-------- Passage given

I stand here today as
Israel's messenger of peace. The establishment of the
State of Israel was the fulfilment of the dream of a
people forced into exile 2,000 years ago. The
destruction of the Second Temple and the dissolution
of Jewish statehood were the result of our failure as a
nation to assume the proper political course, to opt for
accommodation with reality instead of engaging in
messianic hallucinations. Our punishment was very
severe indeed, but maybe it can serve as a lesson to
those nations and leaders who today may be tragically
led to believe that the dangerous inertia of romantic
mythology and unrealistic dreams is preferable to the
banality of a wise and prudent political course.
Most revolts are uprisings against a system.
Zionism was a revolt against destiny. It is this
expression of our re-encounter with the world of
political realities that eventually led us to the
restoration of Jewish statehood in 1948. Tragically,
however, historical and geopolitical circumstances
have put us in a prolonged, bitter conflict with the
Palestinian people.
It was thanks to the leadership of Prime Minister
Rabin and Chairman Arafat that, seven years ago,
Palestinians and Israelis were put on a track leading to
peace and reconciliation. We have been engaged in the
past seven years, but more intensely in the last year, in
a major effort, unprecedented in both scope and depth,
to resolve this 100-year-old conflict. This negotiating
process, and it alone, should be the foundation of a
peace agreement.

----------------
-------- Dataset records

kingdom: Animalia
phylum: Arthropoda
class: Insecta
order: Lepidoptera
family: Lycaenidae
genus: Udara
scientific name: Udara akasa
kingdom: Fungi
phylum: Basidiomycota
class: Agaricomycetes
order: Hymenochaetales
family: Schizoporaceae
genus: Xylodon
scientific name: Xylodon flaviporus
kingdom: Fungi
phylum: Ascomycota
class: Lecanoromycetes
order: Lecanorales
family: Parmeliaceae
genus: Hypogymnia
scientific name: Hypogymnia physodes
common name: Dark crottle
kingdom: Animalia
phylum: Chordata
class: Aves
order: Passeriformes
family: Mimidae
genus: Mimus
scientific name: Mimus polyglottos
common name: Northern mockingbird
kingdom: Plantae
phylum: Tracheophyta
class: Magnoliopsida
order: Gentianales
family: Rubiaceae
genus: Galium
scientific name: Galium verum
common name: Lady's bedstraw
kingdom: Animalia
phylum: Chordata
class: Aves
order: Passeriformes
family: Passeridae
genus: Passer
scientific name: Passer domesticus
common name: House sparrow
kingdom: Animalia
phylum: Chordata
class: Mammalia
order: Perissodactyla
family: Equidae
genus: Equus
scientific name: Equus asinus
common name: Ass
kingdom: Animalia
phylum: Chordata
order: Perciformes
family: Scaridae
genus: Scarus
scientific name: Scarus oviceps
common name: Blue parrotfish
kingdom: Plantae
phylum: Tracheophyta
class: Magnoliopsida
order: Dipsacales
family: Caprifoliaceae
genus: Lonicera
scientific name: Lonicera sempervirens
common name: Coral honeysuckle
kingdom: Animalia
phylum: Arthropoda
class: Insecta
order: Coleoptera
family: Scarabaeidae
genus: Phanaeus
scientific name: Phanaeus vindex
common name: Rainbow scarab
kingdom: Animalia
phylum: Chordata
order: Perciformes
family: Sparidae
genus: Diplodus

----------------

→ **Exercise requirements**
a - Reproduce the passage on Israel and the search for peace with the Palestinians in full, word for word.
b - From the rows, write out only the lines beginning with the one that contains "scientific name: Xylodon flaviporus" and continuing through the one that contains "scientific name: Mimus polyglottos", copying each exactly.
The passage and the rows were drawn from separate sources.

→ **Responses in order**
a -
I stand here today as
Israel's messenger of peace. The establishment of the
State of Israel was the fulfilment of the dream of a
people forced into exile 2,000 years ago. The
destruction of the Second Temple and the dissolution
of Jewish statehood were the result of our failure as a
nation to assume the proper political course, to opt for
accommodation with reality instead of engaging in
messianic hallucinations. Our punishment was very
severe indeed, but maybe it can serve as a lesson to
those nations and leaders who today may be tragically
led to believe that the dangerous inertia of romantic
mythology and unrealistic dreams is preferable to the
banality of a wise and prudent political course.
Most revolts are uprisings against a system.
Zionism was a revolt against destiny. It is this
expression of our re-encounter with the world of
political realities that eventually led us to the
restoration of Jewish statehood in 1948. Tragically,
however, historical and geopolitical circumstances
have put us in a prolonged, bitter conflict with the
Palestinian people.
It was thanks to the leadership of Prime Minister
Rabin and Chairman Arafat that, seven years ago,
Palestinians and Israelis were put on a track leading to
peace and reconciliation. We have been engaged in the
past seven years, but more intensely in the last year, in
a major effort, unprecedented in both scope and depth,
to resolve this 100-year-old conflict. This negotiating
process, and it alone, should be the foundation of a
peace agreement.

b -
scientific name: Xylodon flaviporus
kingdom: Fungi
phylum: Ascomycota
class: Lecanoromycetes
order: Lecanorales
family: Parmeliaceae
genus: Hypogymnia
scientific name: Hypogymnia physodes
common name: Dark crottle
kingdom: Animalia
phylum: Chordata
class: Aves
order: Passeriformes
family: Mimidae
genus: Mimus
scientific name: Mimus polyglottos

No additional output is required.